Jones had been attending the International Senior Theatre Conference in Las Vegas with her father and had flown with him to Cincinnati, where she boarded the Comair flight to Detroit, according to Paul C. Boylan, vice provost for the arts. Boylan recruited Jones from the University of North Carolina, Greensboro, in 1994 to join the U-M faculty as professor of theatre. She was named associate dean of the Graduate School in January 1996.
"Betty Jean had a remarkable and wide-ranging presence in the Graduate School and in the many places she touched in the University," says Nancy E. Cantor, vice provost for academic affairs and dean of the Graduate School. "She compellingly merged a voice for social justice and inclusiveness with the scholarly agenda of the University in the arts and humanities, never forgetting the road she had traveled and reaching out to bring others with her on the path to achievement.
"She was a model and a leader for her students, faculty colleagues and for all of us at Rackham, who loved her dearly."
"What made Betty Jean such a wonderful and highly valued colleague was the wonderful balance she had achieved between being an active practitioner as actress and director and being a serious scholar of theatre," Boylan says. "Finding someone who is actually professionally accomplished and who is equally accomplished in an academic approach to her role in studies is uncommon. She was a person who genuinely cared about learning and was devoted to her students. She cared deeply about them."

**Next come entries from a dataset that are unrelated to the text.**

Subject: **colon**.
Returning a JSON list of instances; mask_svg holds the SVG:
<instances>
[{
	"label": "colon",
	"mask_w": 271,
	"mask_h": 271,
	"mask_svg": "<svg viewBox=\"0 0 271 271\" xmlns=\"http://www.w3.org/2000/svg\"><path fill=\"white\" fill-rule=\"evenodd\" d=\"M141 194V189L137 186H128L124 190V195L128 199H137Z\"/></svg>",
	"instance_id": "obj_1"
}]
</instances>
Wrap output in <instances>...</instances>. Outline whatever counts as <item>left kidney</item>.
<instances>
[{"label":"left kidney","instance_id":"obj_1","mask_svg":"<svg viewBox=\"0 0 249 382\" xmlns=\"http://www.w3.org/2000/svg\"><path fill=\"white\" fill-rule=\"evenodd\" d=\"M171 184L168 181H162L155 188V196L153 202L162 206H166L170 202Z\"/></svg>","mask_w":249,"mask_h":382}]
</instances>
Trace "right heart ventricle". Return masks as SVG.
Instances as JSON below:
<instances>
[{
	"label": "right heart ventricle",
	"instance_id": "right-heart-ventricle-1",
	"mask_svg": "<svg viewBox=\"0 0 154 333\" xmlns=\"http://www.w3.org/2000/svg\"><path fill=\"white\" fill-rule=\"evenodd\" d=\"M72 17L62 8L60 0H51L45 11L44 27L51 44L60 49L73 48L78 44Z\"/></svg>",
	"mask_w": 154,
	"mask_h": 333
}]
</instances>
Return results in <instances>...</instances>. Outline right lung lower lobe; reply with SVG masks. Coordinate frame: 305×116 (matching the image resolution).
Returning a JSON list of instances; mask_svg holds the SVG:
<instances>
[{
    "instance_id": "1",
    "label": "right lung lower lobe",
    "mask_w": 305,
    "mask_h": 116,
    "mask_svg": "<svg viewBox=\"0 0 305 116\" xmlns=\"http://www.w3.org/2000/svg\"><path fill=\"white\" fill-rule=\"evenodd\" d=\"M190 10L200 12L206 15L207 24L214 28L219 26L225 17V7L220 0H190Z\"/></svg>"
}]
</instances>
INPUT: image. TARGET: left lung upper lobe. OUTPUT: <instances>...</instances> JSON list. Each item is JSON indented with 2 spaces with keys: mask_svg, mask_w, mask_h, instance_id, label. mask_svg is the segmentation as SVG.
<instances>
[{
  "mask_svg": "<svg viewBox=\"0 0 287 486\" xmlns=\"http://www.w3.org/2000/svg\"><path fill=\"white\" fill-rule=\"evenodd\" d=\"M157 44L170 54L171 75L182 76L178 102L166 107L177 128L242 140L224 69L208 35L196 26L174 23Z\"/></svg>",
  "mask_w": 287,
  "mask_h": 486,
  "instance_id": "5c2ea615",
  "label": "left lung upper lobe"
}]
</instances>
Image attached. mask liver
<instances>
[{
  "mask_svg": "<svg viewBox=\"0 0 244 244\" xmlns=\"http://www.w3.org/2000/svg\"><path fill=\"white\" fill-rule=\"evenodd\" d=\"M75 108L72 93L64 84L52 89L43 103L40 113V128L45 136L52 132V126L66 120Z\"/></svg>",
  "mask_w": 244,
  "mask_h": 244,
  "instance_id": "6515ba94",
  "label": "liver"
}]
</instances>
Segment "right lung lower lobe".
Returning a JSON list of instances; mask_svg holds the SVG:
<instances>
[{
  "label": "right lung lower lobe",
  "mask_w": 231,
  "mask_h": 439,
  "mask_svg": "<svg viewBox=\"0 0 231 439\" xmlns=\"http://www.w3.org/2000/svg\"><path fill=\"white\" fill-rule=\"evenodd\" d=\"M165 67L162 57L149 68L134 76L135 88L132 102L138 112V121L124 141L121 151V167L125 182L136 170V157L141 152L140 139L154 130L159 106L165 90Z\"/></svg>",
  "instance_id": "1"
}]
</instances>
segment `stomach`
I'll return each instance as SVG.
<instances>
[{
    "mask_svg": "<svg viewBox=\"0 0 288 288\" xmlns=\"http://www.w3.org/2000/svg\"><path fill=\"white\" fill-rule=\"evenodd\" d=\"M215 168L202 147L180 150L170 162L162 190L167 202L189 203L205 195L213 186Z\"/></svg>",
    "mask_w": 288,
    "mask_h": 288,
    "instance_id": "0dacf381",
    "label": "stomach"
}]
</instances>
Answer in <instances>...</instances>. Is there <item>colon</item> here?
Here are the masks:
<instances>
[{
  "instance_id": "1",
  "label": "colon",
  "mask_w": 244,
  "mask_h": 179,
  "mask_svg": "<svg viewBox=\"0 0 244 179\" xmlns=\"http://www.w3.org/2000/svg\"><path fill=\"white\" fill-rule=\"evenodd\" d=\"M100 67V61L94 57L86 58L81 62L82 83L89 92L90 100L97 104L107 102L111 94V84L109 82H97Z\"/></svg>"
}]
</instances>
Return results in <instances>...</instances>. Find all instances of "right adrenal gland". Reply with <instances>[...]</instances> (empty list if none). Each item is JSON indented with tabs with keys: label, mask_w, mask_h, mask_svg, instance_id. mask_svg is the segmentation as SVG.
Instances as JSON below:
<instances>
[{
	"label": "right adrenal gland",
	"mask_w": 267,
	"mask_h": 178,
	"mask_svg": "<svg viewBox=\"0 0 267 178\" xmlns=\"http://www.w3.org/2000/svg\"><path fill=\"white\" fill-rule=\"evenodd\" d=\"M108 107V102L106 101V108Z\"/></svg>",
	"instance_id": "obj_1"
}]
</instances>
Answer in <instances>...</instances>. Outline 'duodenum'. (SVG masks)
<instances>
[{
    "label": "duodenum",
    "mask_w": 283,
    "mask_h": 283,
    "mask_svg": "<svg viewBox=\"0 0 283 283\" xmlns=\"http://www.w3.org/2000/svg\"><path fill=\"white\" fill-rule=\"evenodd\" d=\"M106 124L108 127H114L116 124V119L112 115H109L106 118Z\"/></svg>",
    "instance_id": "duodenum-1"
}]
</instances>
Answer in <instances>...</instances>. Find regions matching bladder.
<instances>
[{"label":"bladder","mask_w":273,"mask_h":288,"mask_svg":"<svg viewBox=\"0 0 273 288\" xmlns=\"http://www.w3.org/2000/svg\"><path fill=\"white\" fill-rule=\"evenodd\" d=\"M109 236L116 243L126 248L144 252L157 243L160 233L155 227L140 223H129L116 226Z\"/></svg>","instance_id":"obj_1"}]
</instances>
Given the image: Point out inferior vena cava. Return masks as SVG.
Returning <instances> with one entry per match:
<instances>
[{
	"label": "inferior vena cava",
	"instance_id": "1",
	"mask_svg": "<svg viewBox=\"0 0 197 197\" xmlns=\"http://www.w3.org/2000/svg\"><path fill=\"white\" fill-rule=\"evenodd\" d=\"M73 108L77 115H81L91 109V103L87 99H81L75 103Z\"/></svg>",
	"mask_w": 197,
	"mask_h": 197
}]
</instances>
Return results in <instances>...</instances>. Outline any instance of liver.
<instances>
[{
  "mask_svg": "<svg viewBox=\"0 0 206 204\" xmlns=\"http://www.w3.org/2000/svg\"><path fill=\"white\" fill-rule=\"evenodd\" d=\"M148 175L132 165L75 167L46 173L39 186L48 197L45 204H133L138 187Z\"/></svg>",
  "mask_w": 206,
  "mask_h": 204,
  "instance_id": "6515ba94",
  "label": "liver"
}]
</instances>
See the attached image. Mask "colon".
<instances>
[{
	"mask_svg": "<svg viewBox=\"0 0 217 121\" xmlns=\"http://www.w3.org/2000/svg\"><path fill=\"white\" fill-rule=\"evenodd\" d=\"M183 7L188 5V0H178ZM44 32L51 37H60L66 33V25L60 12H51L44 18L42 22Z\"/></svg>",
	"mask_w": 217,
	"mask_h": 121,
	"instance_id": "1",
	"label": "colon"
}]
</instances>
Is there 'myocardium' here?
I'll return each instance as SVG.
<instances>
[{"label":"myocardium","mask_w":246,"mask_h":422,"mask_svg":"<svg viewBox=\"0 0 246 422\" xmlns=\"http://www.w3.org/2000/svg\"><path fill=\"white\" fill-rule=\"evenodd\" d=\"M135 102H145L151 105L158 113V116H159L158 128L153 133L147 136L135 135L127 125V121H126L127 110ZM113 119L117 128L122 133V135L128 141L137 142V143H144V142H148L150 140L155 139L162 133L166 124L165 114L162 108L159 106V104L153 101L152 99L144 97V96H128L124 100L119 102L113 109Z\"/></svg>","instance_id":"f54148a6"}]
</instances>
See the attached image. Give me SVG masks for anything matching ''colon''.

Boylan says he is certain Jones' work would have led to a major administrative responsibility at the U-M or elsewhere, if she had chosen.
Colleagues from the Theatre and Drama Department and the Graduate School plan a memorial service for the end of next week. Details will be announced in the Jan. 21 issue of the Record.
Sharangpani boarded the Comair commuter flight in Cincinnati to return to Ann Arbor for her final semester of classes. She expected degrees in German and in organizational studies in the spring, and had flown to Cincinnati for a job interview with the Proctor & Gamble Co.
Sharangpani also was resident advisor at Mary Markley Residence Hall for two years, and had served as vice president of the Indian American Students Association. She worked as facilitator for the 21st Century Program and led discussions on time and stress management, study skills and health.
"We remember her bubbly personality," says T. Rose Roane, student services associate in the Housing Division and coordinator of the Residence Education Program. "She was the sweetest, kindest person in the world." Roane says that all of the residents on Sharangpani's floor gathered together with staff last Thursday night to share memories.
"Her girls all loved her and she never had any problems," Roane remembers.
"She was a very involved student," notes Mary Hummel, director of the 21st Century Program. "She was very helpful to international students who were making transition to the University and to the United States."
Hummel says staff, both students and professional, remember her as a "very good friend, available for new staff and well-respected by everyone."
A memorial service at the U-M will be planned at a later date.